SLC Schools See Big Return on Conservation Efforts

SALT LAKE CITY — Three Salt Lake City public high schools have saved more than $50,000 in energy costs thanks to the district’s Go Green Earn Green Energy Challenge. The Salt Lake City School District kicked off this inaugural conservation program in July 2013, and has since been pleased with the results.

According to a statement issued by the Salt Lake City School District, the participating schools — East High, Highland High and West High — saw an average decrease of more than 21 percent in overall energy consumption. Generally, this progress was made by taking simple steps such as turning off lights, unplugging computers and office equipment, and more closely monitoring the schools’ heating and cooling systems. When combined these savings add up to a 1.15 million pound reduction in CO2, or the equivalent of taking 115 cars off the road.
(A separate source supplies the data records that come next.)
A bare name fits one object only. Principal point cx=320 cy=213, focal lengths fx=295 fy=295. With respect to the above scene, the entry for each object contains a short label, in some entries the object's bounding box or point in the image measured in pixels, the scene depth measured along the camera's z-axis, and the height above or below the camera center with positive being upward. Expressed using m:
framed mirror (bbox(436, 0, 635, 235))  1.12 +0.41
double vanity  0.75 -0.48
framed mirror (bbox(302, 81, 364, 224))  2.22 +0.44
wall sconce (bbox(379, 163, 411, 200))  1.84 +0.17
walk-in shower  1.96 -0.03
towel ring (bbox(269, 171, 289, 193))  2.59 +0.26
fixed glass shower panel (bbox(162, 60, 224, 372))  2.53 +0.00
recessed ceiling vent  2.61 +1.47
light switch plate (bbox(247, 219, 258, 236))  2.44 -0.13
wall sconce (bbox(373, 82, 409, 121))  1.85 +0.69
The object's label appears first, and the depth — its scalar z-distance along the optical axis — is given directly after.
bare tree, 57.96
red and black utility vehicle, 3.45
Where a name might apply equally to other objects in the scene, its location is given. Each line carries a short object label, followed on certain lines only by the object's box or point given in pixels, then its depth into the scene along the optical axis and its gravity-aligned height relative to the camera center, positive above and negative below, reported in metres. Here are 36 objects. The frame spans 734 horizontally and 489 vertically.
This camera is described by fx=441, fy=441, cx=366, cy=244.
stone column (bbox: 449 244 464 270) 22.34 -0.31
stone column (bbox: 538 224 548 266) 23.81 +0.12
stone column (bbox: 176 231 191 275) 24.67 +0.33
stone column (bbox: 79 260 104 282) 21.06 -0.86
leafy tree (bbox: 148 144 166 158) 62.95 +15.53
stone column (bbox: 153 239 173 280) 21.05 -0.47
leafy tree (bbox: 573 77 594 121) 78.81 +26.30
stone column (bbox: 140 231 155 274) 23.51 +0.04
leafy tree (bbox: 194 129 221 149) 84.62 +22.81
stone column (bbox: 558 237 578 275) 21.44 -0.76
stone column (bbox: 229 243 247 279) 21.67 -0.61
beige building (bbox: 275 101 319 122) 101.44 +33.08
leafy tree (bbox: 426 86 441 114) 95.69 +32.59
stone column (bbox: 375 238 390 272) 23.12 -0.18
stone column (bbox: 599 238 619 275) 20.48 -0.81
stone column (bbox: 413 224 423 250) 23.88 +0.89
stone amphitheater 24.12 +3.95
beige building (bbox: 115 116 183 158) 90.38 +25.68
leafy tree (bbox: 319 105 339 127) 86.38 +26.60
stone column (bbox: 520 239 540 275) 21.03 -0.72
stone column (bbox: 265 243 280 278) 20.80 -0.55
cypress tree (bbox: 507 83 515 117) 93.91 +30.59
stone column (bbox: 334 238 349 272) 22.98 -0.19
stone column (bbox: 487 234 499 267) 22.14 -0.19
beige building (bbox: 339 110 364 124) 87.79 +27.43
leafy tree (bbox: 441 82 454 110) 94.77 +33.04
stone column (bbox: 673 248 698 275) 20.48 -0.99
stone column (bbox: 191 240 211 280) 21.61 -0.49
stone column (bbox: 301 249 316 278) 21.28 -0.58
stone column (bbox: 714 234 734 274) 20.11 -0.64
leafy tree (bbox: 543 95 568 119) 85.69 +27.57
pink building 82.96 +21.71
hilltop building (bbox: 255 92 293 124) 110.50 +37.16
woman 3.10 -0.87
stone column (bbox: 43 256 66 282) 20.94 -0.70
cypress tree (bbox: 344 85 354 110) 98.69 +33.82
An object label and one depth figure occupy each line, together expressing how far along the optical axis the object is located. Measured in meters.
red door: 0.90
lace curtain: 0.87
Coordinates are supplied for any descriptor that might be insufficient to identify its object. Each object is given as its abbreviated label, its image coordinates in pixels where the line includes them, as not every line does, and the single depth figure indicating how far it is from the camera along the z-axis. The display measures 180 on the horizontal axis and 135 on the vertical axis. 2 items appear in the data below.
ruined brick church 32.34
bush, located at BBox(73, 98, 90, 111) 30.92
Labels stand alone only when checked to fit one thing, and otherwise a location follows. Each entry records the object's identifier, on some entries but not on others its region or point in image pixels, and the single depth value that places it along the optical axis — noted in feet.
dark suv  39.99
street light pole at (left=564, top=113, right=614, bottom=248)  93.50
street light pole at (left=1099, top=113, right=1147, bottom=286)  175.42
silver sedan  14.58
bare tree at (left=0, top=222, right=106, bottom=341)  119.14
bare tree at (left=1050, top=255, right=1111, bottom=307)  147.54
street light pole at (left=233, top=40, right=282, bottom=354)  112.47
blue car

The pilot program was developed by Salt Lake City School District Superintendent McKell Withers and implemented by the district’s Energy and Resource Manager Greg Libecci. “This wasn’t rocket science,” said Libecci. “The task was simple: Save energy by turning things off when they were not in use. By paying attention to heating and cooling schedules, lights, computers, printers and copiers and turning them off when not in use or when they wouldn’t be used in the near future, we saw significant power savings.”

At each school, the program quickly garnered the support and cooperation of everyone from students to staff to the custodial pool. To participate, each school principal signed an agreement that committed their facility to greater energy use awareness. The agreement also directed school staff to select Energy Challenge Ambassadors to serve as energy liaisons, as well as a student group to help direct student body efforts. Regular conservation updates were provided by Libecci to the school communities and were displayed widely throughout the schools. Students, teachers and staff were also asked to compile a set of best practices for energy consumption and post them to a central “Go Green, Earn Green Energy Challenge” bulletin board.

“The results of this ‘Go Green’ challenge have been outstanding,” Superintendent Withers said. “With a few simple acts of conservation, we are able to direct more tax-payer funds to student learning instead of utility costs. We plan to continue this program and to continually look for additional ways to conserve energy, recycle, and reduce waste.”

As an added bonus, the district returned a generous 75 percent of the savings, which ranged from roughly $11,000 to upwards of $14,000, back to the schools. Though no plans have been announced for these additional funds, Libecci said the school principals will likely determine how the money is used.